I have a 9.1 Solrcloud installation of three servers on three r5.xlarge EC2 with a shared disk drive using EFS and stunnel. The solr data dirs are on the shared system along with zookeeper.
I have documents coming in about 20000 per day and I am trying to perform indexing along with some regular queries and some special queries for some new functionality.
When I just restart Solr, these new queries run very fast but over time become slower and slower.
Below is typical for the numbers. At time1, the request only took 2.162 sec but after waiting over night the response took 18.137 sec. That is just typical.
businessId, all count, reduced count, time1, time2
7016274253,8433,4769,2.162,18.137
This query behaves very differently depending on when it is executed. Overnight the Solr servers slow down and eventually give a response time that is unacceptable. Not sure if the request matters but here it is:
url: "http://xxx.aws01.hibu.int:8983/solr/calls/select",
params: {
q: `business_id:${businessId} AND call_day:[20230101 TO 20240101}`,
fl: "business_id, call_id, call_day, call_date, dialog_merged, call_callerno, call_duration, call_status, caller_name, caller_address, caller_state, caller_city, caller_zip",
rows: limit,
start: 0,
group: true,
"group.main": true,
"group.field": "call_callerno",
sort: "call_day desc"
}
Here is what I have for autoCommit and softCommit. The clients are not using hard commit but soft commit.
<autoCommit>
<maxTime>180000</maxTime>
<maxSize>512m</maxSize>
<openSearcher>false</openSearcher>
</autoCommit>
<autoSoftCommit>
<maxTime>10000</maxTime>
</autoSoftCommit>
I am mainly interested in why it is slowing down over time. Why when I freshly start it does it behave well and then slowly over time it becomes quite slow.
Is it my indexing? Is it my caching?
Note: When I look in /solr/admin/metrics, I see in the content there that this one shard is taking quite a long time.
"QUERY./select.requestTimes":{
"count":4577,
"meanRate":0.09252592498547889,
"1minRate":0.07171534322545538,
"5minRate":0.056511876693544336,
"15minRate":0.05780642380709814,
"min_ms":5.607831,
"max_ms":35447.542165,
"mean_ms":12.160278707076563,
"median_ms":5.988622,
"stddev_ms":14.871542074236968,
"p75_ms":6.307839,
"p95_ms":42.103719,
"p99_ms":42.103719,
"p999_ms":98.124416},
and the other a ridiculous amount of time.

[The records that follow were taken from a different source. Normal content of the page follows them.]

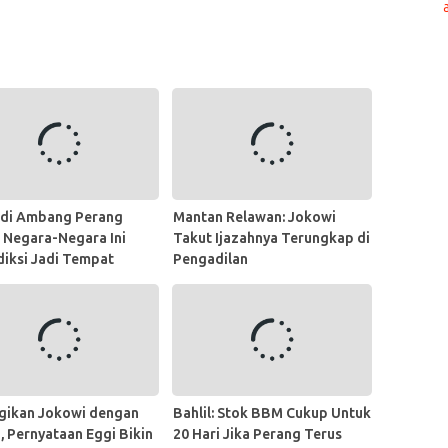
 di Ambang Perang
Mantan Relawan: Jokowi
, Negara-Negara Ini
Takut Ijazahnya Terungkap di
diksi Jadi Tempat
Pengadilan
ndung
gikan Jokowi dengan
Bahlil: Stok BBM Cukup Untuk
, Pernyataan Eggi Bikin
20 Hari Jika Perang Terus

"QUERY./select.requestTimes":{
"count":4486,
"meanRate":0.09405828676729713,
"1minRate":0.09345322035169516,
"5minRate":0.062102810330670666,
"15minRate":0.05520043855292057,
"min_ms":5.666243,
"max_ms":34713.632736,
"mean_ms":272.95919728573585,
"median_ms":6.101441,
"stddev_ms":813.2470530531275,
"p75_ms":7.397941,
"p95_ms":3392.606168,
"p99_ms":3392.606168,
"p999_ms":3392.606168},
This question was asked to the Solr users mailing list a few weeks ago and received several responses. This mailing list is normally the best place to ask Solr questions.
The short advice was to NOT use EFS and stunnel, as it would give terrible performance for an application like Solr. For a search engine you'll want dedicated fast disks on each node. Avoid NFS or other shared network disk systems.